Continuando con anteriores entradas sobre el crowdfunding, como esta misma, pasamos a ver los límites cuantitativos que un inversor puede aportar a proyectos de crowdfunding. Como ya se explicó, hay que hablar de inversores por cuanto el tipo de crowdfunding regulado por la Ley 5/2015 (LFE) se refiere a los casos en que el aportante espera un retorno dinerario. Es decir, los casos de donación o financiación sin interés no quedan dentro del ámbito de aplicación de la norma.

Antes de entrar en los límites cuantitativos, hay que tener en cuenta que la norma distingue entre inversores acreditados e inversores no acreditados. Los inversores no acreditados son todos los que no cumplen ninguno de los siguientes criterios:

Personas físicas y jurídicas del art. 78 bis.3 a) b) y d) LMV, esto es: entidades financieras y demás entidades autorizadas para operar en mercados financieros, Administraciones públicas y organismos públicos que gestionen deuda pública, y los inversores institucionales.

Tarea 1.
Según el texto sobre crowdfunding, ¿qué casos quedan fuera del ámbito de aplicación de la Ley 5/2015?
Tarea 2.
Sigue escribiendo el texto sobre crowdfunding a partir de su último párrafo.

Registros aportados.
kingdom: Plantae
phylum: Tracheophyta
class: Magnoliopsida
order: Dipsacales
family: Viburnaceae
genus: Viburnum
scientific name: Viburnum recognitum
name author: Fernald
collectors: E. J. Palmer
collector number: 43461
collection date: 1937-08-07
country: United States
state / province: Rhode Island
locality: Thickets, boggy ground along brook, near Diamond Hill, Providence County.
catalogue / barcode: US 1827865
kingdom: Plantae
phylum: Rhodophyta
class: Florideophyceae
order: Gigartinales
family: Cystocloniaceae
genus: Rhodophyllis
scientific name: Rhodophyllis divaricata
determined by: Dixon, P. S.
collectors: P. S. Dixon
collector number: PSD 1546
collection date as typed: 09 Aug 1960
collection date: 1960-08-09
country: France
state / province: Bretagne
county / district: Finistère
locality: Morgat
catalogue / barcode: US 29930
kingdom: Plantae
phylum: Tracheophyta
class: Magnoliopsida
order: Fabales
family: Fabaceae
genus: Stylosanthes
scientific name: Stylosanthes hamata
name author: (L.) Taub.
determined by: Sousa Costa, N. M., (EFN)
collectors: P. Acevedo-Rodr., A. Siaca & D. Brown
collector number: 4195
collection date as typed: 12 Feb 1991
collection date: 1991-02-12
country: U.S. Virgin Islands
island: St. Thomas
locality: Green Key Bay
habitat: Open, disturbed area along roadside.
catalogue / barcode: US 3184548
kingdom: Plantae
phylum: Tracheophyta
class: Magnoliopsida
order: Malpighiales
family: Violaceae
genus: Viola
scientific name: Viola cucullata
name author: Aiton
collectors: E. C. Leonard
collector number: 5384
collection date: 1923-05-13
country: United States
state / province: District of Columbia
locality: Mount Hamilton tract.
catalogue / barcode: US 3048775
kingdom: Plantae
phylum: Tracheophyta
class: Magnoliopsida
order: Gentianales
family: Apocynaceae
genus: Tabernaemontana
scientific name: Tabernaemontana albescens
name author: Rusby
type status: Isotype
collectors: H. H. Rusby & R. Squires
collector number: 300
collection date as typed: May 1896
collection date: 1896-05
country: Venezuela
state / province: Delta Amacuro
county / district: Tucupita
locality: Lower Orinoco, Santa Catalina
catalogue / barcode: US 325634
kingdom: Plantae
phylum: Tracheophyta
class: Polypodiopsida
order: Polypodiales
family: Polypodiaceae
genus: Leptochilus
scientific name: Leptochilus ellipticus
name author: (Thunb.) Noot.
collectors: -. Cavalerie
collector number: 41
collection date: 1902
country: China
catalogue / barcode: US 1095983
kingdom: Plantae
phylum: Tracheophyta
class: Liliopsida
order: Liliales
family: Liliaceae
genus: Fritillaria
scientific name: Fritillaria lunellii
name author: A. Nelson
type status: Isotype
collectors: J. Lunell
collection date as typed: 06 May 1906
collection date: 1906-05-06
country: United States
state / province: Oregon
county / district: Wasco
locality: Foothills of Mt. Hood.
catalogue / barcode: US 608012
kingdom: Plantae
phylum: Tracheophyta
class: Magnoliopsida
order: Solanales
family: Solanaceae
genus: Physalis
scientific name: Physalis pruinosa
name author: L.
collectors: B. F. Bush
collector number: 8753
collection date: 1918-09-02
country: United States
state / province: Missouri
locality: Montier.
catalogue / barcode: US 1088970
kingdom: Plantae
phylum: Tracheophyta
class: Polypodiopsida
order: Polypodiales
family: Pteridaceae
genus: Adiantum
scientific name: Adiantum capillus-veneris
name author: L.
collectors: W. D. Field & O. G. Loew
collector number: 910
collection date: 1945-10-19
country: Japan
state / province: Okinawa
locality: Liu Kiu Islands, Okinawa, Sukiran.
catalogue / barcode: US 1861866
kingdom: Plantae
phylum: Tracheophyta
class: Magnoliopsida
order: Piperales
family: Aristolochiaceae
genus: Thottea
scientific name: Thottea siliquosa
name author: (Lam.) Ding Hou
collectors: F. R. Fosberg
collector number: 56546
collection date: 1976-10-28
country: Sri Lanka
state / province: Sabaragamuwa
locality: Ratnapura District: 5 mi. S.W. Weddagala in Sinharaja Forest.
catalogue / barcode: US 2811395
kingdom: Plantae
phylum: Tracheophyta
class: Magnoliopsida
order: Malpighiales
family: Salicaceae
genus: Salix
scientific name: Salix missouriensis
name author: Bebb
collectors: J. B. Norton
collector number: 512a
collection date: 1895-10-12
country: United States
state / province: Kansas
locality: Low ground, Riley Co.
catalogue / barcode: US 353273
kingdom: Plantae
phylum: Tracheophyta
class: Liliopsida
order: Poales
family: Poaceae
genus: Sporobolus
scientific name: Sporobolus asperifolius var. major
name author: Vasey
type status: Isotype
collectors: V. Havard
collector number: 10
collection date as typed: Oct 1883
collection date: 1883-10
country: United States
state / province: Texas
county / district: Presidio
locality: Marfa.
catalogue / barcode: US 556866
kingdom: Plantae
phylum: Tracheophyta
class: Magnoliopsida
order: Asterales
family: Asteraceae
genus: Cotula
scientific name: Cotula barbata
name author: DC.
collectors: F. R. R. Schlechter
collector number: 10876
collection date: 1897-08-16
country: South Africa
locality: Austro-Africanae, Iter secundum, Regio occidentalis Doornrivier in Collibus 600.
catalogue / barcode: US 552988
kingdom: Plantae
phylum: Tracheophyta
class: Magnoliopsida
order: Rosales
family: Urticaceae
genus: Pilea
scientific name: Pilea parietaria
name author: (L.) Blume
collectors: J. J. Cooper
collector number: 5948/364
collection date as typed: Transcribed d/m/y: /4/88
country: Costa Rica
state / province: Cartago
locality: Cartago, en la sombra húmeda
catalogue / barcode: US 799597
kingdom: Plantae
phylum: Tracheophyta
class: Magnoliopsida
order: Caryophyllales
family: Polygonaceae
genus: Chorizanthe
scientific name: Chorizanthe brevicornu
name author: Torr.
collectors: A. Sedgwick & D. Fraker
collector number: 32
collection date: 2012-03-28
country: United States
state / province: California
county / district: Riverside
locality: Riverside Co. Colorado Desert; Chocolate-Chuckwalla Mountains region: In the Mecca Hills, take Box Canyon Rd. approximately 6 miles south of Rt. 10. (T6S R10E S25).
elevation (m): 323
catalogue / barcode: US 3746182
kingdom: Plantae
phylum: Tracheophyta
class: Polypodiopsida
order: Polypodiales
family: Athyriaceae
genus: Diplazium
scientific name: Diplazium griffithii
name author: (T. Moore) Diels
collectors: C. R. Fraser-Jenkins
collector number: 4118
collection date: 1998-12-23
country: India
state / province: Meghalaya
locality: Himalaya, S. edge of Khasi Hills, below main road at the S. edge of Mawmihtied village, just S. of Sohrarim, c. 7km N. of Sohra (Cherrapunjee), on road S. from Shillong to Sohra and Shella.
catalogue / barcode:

Respuesta 1.
Los casos de donación o de financiación sin interés.

Respuesta 2.
Empresarios que individualmente reúnan dos de las siguientes condiciones: i) activo total igual o superior a 1 millón de euros, ii) cifra anual de negocios igual o superior a 2 millones de euros, y iii) recursos propios iguales o superiores a 300.000 euros. Es interesante destacar que la LFE no se remite al art. 78 bis.3 c) LMV porque los umbrales allí regulados para los mismos conceptos son mucho mayores (de 20, 40 y 2 millones respectivamente).
Personas físicas que cumplan con las siguientes condiciones (todas): acreditar unos ingresos anuales superiores a 50.000 euros o un patrimonio financiero superior a 100.000 euros y solicitar ser considerados como inversores acreditados con carácter previo, renunciando expresamente a ser considerado como cliente no acreditado. En este sentido, cabe destacar que el la LMV se regula de forma parecida el cambio de cliente minorista a cliente profesional, pero con unos umbrales a cumplir mucho más altos (como ya pasó con el anterior punto).
Además, las empresas en general pueden pedir no ser consideradas inversor no acreditado, siempre y cuando se haga con carácter previo y renunciando expresamente a ese tratamiento.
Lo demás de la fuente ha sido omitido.